On January 31, 2016, President Trump nominated Judge Neil Gorsuch of the Tenth Circuit to the United States Supreme Court. Jude Gorsuch received his law degree from Harvard Law School, and he is a former clerk to Justices Byron White and Anthony Kennedy.
Like Justice Scalia, whom he is in line to replace, Judge Gorsuch considers himself to be an originalist and a textualist. In a split with Justice Scalia, however, Judge Gorsuch does not agree that courts should defer to federal agencies in the interpretation of vague or ambiguous regulations (the so-called Chevron doctrine).
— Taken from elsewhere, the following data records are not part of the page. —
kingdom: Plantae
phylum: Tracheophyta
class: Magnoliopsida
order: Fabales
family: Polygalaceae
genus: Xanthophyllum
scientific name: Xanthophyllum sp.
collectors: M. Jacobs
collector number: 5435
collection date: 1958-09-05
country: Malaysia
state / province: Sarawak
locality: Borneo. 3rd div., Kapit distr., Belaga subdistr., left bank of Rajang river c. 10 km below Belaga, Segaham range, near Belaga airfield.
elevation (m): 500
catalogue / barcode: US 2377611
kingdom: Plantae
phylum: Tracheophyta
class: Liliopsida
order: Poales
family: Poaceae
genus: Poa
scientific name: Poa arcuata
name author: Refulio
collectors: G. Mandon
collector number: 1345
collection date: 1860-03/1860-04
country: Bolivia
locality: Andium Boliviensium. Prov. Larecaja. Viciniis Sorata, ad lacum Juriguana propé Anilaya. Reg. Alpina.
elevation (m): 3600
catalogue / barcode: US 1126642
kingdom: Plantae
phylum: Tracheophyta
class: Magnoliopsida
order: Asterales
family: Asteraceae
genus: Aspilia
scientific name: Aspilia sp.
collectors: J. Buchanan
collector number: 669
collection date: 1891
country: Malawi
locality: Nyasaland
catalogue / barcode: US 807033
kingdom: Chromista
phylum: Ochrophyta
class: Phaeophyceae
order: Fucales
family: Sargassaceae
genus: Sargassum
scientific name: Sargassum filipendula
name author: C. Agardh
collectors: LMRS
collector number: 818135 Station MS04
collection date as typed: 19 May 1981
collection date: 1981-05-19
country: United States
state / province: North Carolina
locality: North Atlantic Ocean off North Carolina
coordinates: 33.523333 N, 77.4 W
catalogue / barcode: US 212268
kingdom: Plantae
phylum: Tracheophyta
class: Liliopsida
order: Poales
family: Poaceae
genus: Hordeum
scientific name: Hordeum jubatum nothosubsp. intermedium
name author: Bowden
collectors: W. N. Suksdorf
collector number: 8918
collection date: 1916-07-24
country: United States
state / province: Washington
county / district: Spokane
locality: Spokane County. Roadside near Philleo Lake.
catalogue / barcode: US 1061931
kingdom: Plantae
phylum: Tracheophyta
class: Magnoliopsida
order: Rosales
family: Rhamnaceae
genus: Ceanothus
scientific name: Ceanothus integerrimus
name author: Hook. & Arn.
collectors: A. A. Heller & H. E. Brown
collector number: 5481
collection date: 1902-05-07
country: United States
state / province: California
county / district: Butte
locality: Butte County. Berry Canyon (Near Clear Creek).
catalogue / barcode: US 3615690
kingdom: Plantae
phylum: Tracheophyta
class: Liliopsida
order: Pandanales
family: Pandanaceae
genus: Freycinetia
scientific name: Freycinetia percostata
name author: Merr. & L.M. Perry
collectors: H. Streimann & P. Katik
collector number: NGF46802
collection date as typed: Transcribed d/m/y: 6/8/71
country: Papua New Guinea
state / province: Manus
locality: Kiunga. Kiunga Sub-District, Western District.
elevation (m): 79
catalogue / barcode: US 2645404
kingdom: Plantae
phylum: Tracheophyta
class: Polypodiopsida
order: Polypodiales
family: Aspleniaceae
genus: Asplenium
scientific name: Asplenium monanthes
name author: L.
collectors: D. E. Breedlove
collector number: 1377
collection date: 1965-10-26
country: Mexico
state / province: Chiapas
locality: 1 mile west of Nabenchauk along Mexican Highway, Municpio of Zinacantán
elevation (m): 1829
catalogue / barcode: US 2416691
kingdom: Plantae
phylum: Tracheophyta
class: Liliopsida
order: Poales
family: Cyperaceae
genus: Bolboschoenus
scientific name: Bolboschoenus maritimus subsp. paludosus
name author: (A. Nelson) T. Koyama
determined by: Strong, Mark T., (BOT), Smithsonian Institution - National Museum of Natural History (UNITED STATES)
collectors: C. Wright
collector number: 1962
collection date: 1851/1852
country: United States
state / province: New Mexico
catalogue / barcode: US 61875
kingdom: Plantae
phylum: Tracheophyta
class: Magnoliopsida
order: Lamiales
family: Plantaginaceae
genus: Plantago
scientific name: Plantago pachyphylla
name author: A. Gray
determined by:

This could have a noticeable impact on how the Court views regulations enforced by, for example, the SEC or the DOL.
Briggs’ Financial Markets Group appeared before Judge Gorsuch in the case Sweesy v. Sun Life Assurance Co. of Canada, et al., 643 Fed.Appx.785 (Mar. 30, 2016). The opinion can be found here. Sweesy involved claims that an insurance agent systematically depleted the assets of a man suffering from Alzheimer’s by inducing him into giving her substantial loans and monetary gifts, and churning his annuities. Briggs’ Financial Markets Group represented one of the defendants. The district court dismissed the case on statute of limitations grounds, and the Plaintiff appealed to the Tenth Circuit.
Judge Gorsuch was very active at oral argument, asking many questions of both sides. The judges seemed clearly concerned with applying the “discovery rule” to a plaintiff with dementia, but also seemed to agree that the controlling law required that an objective, reasonable person standard be applied.
After oral argument, the Tenth Circuit took the matter under advisement for a year, until it affirmed the trial court’s decision.
Sweesy may be a good example of what participants in the financial markets can expect if the Senate confirms Judge Gorsuch’s nomination to the Supreme Court. Judge Gorsuch followed the strict letter of the law, and did not allow sympathetic facts to prevent a rigorous application of controlling precedent.